Action item: Please copy exactly every line from the one that contains "Where is the decoration" to the end of the data below, with both ends included and no other lines.

Input data:
=== Section Start ===

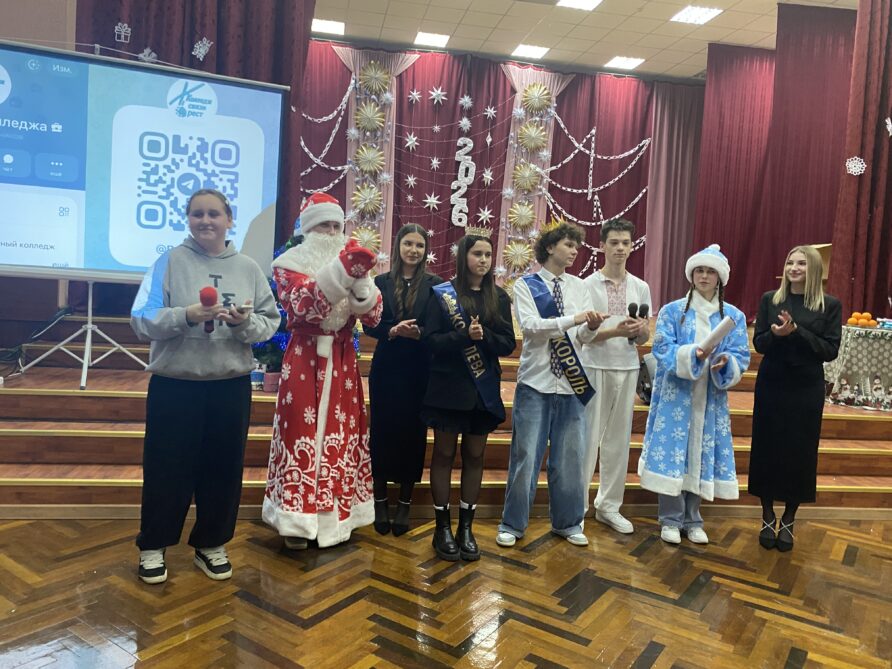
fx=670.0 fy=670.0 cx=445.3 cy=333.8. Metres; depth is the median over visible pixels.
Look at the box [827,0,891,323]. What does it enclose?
red curtain
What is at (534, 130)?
decoration
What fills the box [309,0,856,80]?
ceiling
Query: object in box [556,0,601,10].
ceiling light
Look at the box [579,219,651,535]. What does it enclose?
man
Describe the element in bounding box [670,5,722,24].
ceiling light
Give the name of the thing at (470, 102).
star decoration
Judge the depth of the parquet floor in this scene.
2.56 m
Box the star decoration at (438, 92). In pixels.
[428,86,447,104]
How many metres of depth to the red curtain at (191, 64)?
4.85 m
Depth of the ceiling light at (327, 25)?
7.64 m
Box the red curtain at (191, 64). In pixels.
[75,0,313,242]
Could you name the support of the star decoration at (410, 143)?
attached to the red curtain at (577, 90)
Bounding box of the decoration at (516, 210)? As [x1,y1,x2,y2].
[506,201,535,229]
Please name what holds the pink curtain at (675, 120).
hanging from the ceiling
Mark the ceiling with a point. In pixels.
(689, 44)
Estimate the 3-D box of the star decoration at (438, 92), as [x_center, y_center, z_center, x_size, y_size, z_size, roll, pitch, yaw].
[-0.089,-2.911,8.177,0.240,0.244,0.084,2,4,-9]
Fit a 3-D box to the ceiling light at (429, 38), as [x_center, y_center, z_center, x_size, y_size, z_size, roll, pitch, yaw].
[-0.166,-3.440,7.815,0.370,0.015,0.383,2,4,-9]
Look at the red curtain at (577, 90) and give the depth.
8.48 m
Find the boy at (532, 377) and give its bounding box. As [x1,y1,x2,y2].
[496,216,606,549]
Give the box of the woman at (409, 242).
[367,223,441,534]
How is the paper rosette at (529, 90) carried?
attached to the red curtain at (577, 90)
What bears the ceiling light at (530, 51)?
in the ceiling
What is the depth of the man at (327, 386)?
2.94 m
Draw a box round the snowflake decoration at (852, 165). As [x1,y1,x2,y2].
[845,156,865,174]
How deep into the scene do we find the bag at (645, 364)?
4.16 m
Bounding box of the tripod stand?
[21,279,150,391]
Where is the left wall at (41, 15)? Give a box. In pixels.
[0,1,78,347]
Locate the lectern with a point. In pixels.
(826, 250)
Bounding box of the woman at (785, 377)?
[748,244,841,551]
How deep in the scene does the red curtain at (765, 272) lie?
7.22 m
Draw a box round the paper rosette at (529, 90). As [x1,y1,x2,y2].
[521,82,552,113]
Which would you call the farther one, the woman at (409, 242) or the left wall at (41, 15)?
the left wall at (41, 15)
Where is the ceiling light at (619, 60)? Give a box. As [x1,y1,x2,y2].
[604,55,644,69]
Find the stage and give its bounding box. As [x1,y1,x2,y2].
[1,312,890,516]
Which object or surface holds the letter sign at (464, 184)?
attached to the red curtain at (577, 90)
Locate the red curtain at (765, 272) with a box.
[695,3,856,320]
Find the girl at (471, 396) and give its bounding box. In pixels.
[422,230,515,559]
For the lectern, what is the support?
on the stage
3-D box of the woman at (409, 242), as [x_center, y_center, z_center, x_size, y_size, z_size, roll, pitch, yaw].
[-0.215,0.228,3.346,0.399,1.421,0.507,4,4,7]
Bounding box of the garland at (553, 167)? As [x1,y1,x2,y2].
[538,112,650,272]
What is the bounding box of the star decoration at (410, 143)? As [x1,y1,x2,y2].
[404,132,418,149]
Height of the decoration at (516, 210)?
0.407 m
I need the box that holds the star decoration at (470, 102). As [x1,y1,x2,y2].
[459,95,473,109]
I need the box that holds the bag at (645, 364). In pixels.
[637,353,657,403]
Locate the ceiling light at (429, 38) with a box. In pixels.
[413,30,450,47]
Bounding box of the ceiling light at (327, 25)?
[311,18,344,35]
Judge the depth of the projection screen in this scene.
3.80 m
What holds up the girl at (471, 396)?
on the parquet floor
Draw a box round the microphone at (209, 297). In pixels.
[199,285,217,332]
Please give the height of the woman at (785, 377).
1.441 m
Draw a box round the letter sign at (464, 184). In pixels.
[450,136,475,227]
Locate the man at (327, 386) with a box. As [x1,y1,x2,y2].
[261,194,381,549]
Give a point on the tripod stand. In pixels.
(89, 327)
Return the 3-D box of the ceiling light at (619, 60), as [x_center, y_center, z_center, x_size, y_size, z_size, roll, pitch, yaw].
[2.212,-3.366,8.293,0.376,0.014,0.390,2,4,-9]
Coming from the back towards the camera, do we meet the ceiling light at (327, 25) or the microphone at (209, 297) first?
the ceiling light at (327, 25)
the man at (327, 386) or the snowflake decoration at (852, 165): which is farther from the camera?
the snowflake decoration at (852, 165)
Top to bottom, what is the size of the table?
0.538 m
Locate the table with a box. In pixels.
[822,323,891,408]
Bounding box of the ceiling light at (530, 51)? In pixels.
[511,43,549,58]
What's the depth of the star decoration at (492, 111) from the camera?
8.29 m
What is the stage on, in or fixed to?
on the parquet floor
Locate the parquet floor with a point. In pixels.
(540, 561)
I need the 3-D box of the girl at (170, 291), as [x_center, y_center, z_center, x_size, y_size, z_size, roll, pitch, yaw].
[-0.989,0.202,2.724,0.532,1.478,0.547,-1,6,-43]
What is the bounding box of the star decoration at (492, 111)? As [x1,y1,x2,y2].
[483,105,496,118]
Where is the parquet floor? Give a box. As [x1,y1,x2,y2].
[0,511,891,668]
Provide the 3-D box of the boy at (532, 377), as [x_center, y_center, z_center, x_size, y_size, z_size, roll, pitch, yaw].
[0.522,0.225,3.271,0.488,1.541,0.501,2,4,-9]
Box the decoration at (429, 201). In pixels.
[424,192,440,209]
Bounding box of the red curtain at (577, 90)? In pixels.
[299,42,688,309]
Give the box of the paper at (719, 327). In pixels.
[695,316,736,356]
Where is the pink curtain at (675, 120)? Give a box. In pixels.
[641,80,705,309]
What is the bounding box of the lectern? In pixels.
[806,244,831,282]
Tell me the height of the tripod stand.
0.780 m
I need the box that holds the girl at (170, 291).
[130,189,281,586]
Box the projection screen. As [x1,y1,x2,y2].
[0,37,285,282]
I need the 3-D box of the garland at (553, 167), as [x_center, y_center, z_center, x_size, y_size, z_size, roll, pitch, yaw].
[1.892,-1.780,8.487,1.457,2.305,0.295,2,4,-9]
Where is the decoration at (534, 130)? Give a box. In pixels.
[517,122,547,152]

=== Section End ===

Answer to the exercise:
Where is the decoration at (534, 130)? Give a box. In pixels.
[517,122,547,152]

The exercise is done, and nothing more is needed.